## Series Convergence: What Does It Mean?

1. So we discussed what it means for a sequence to converge, and we are really interested in infinite series.

It makes sense to first ask “Does this series equal a finite number?” BEFORE we ask “What number is this series equal to?” So we construct a test for a series to see if it converges to a finite number.

2. Consider the series $\sum 2^{-n}$. We look at the partial sums, so, $S_{1}=1/2$, $S_{2} = 3/4$, $S_{3}=7/8$, $S_{4}=15/16$, and in general $S_{n}= (2^{n}-1)/2^{n} = 1-2^{-n}$.

We see we have a sequence $\{S_{n}\}$ and the sequence has its limit be
(1)$\displaystyle \lim_{n\to\infty}S_{n} = \lim_{n\to\infty} 1 - \frac{1}{2^{n}} = 1-\lim_{n\to\infty}2^{-n}= 1-0=1$.
We then define the series to converge to
(2)$\displaystyle \sum^{\infty}_{n=1}2^{-n}=1$.
This is our convention and definition, a series converges if and only if its sequence of partial sums converge.

3. Definition.

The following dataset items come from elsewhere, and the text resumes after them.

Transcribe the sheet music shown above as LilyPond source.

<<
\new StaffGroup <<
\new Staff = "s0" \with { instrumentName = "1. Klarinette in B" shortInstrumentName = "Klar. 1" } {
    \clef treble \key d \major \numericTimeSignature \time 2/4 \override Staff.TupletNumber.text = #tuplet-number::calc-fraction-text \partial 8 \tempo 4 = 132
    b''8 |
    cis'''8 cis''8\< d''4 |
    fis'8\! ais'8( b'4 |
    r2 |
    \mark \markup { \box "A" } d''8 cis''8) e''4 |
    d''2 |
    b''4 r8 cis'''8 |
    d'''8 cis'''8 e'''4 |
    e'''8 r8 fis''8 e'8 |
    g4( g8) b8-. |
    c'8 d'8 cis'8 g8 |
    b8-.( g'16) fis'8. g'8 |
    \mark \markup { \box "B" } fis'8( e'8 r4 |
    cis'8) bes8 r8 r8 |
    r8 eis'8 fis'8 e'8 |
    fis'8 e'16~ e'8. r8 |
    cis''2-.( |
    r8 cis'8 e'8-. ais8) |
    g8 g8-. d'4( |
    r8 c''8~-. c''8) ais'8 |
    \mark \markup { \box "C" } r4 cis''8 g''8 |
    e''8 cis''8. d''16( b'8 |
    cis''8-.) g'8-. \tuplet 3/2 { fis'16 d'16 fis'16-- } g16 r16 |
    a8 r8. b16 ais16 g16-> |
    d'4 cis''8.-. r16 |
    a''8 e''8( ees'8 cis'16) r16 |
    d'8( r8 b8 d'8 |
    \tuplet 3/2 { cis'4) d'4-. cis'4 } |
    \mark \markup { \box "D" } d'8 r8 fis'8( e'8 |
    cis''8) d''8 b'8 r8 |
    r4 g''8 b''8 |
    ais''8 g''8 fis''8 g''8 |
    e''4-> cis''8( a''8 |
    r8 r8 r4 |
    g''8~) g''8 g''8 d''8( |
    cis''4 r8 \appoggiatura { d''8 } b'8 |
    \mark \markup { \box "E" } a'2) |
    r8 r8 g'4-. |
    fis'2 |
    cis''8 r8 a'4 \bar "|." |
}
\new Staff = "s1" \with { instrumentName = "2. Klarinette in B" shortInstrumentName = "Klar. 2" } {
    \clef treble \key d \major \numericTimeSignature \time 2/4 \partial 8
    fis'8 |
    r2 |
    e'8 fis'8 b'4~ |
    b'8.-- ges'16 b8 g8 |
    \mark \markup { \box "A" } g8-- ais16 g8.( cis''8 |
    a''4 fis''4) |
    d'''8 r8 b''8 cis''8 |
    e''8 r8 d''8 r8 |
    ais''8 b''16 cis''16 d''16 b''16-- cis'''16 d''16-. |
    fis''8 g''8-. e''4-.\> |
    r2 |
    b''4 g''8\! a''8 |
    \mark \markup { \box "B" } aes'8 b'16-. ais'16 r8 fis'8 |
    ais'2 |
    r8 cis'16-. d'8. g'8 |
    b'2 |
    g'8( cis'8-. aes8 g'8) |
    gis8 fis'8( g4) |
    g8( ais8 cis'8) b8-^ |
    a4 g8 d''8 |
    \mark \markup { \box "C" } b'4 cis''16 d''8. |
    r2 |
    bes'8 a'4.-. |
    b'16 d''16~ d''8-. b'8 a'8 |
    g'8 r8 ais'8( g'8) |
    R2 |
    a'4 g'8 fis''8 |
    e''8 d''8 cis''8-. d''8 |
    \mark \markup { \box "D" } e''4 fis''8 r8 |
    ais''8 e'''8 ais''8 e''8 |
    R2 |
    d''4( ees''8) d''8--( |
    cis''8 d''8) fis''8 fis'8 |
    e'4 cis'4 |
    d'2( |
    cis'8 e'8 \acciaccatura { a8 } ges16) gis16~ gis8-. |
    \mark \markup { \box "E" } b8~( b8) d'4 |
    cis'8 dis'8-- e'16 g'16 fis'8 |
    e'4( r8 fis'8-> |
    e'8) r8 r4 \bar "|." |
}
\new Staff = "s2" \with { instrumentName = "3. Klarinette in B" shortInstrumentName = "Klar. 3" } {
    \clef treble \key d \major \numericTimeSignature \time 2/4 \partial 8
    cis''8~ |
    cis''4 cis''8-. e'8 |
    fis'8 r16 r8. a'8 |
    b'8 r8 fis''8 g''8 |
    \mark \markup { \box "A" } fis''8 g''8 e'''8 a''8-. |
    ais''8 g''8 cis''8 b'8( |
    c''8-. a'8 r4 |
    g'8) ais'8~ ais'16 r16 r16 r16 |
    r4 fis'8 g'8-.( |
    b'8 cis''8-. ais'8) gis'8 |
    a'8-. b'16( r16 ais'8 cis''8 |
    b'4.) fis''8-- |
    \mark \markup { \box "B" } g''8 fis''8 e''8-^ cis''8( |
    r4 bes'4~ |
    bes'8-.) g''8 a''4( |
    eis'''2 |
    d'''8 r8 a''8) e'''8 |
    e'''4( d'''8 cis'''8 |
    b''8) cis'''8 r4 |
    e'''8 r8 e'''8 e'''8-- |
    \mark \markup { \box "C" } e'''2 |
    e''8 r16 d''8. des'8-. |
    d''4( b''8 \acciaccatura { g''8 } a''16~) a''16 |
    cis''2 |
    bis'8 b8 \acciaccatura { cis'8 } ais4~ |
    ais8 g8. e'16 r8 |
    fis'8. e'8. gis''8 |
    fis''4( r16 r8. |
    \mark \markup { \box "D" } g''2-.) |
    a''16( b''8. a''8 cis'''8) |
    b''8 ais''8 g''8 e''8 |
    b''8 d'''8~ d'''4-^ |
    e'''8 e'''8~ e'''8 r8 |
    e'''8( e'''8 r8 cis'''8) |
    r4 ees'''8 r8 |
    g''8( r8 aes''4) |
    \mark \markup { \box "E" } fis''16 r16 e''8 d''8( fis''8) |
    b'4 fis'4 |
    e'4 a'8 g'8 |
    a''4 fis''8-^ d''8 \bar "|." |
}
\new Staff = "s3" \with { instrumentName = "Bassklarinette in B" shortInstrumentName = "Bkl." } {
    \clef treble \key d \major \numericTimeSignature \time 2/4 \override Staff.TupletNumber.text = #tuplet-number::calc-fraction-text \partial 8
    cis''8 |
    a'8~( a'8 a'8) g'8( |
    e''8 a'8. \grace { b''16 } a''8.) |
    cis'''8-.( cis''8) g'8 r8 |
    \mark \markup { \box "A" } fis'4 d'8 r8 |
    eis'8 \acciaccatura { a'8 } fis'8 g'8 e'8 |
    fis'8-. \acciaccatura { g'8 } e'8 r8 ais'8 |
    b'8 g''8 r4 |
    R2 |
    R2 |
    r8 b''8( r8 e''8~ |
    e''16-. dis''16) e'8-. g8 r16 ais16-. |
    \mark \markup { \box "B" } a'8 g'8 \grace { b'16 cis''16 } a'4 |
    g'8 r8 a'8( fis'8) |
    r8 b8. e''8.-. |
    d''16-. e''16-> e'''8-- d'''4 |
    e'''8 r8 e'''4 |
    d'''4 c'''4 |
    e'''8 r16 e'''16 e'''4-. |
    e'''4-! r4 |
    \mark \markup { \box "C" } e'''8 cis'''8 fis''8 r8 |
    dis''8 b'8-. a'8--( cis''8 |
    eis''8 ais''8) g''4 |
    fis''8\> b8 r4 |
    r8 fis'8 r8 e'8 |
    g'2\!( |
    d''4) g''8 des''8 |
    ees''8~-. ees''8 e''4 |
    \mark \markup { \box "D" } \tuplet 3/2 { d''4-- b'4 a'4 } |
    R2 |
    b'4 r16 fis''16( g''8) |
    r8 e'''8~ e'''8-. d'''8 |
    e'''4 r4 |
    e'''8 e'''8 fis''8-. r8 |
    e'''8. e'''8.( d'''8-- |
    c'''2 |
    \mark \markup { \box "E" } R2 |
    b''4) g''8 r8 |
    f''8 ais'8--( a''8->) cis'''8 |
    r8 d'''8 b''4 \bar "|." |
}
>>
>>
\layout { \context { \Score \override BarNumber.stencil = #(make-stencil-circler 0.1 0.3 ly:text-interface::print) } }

Let $\displaystyle\sum^{\infty}_{n=1}a_{n}$ be given. Let $S_{n}=\sum^{n}_{k=1}a_{k}$ be the sequence of partial sums.

If $\displaystyle \lim_{n\to\infty}S_{n}=L$, we define $\displaystyle\sum^{\infty}_{n=1}a_{n}=L$ and say the series “Converges”.

If the sequence $\{S_{n}\}$ diverges, then the series $\sum a_{n}$ “Diverges”.

Example 1. Consider the series $\displaystyle\sum^{\infty}_{n=1}\cos(n\pi/2) = 0-1+0+1+\dots$. The sequence of partial sums does not “settle”: it diverges. So the series diverges.

Example 2. Consider the series
(3)$\displaystyle \sum^{\infty}_{n=1}\frac{6}{(2n+1)(2n-1)}=\sum^{\infty}_{n=1}\frac{6}{4n^{2}-1}=\sum^{\infty}_{n=1}\frac{3}{2n-1}-\frac{3}{2n+1}$.
We see that the partial sum is $S_{n} = 3 - 3/(2n+1)$. So
(4)$\displaystyle \lim_{n\to\infty}3-\frac{3}{2n+1}=3$.
Thus the series in Equation (3) converges to 3.

Theorem 1. If $\displaystyle\sum^{\infty}_{n=1}a_{n}$ converges, then $\displaystyle\lim_{n\to\infty}a_{n}=0$.

Proof. Let $\sum^{\infty}_{n=1}a_{n}=L$. Then $\lim S_{n}=L$ and $S_{n-1}=L$. We see $S_{n}-S_{n-1}=a_{n}$, so
$\displaystyle \lim_{n\to\infty}a_{n}=\lim_{n\to\infty}S_{n}-S_{n-1}=L-L=0$.
That concludes the proof.

4. Aside on Logic. A proposition of the form “If A, then B” can give us two different propositions.

(1) The Contrapositive “If not B, then not A.” It is logically equivalent to “If A, then B.”

(2) The Converse “If B, then A.” This is not logically equivalent to “If A, then B.”

The contrapositive of Theorem 1 is “If $\lim a_{n}\not=0$, then $\sum a_{n}$ diverges.”

Whenever you are handed a proposition, you should check its converse to see if its true or not.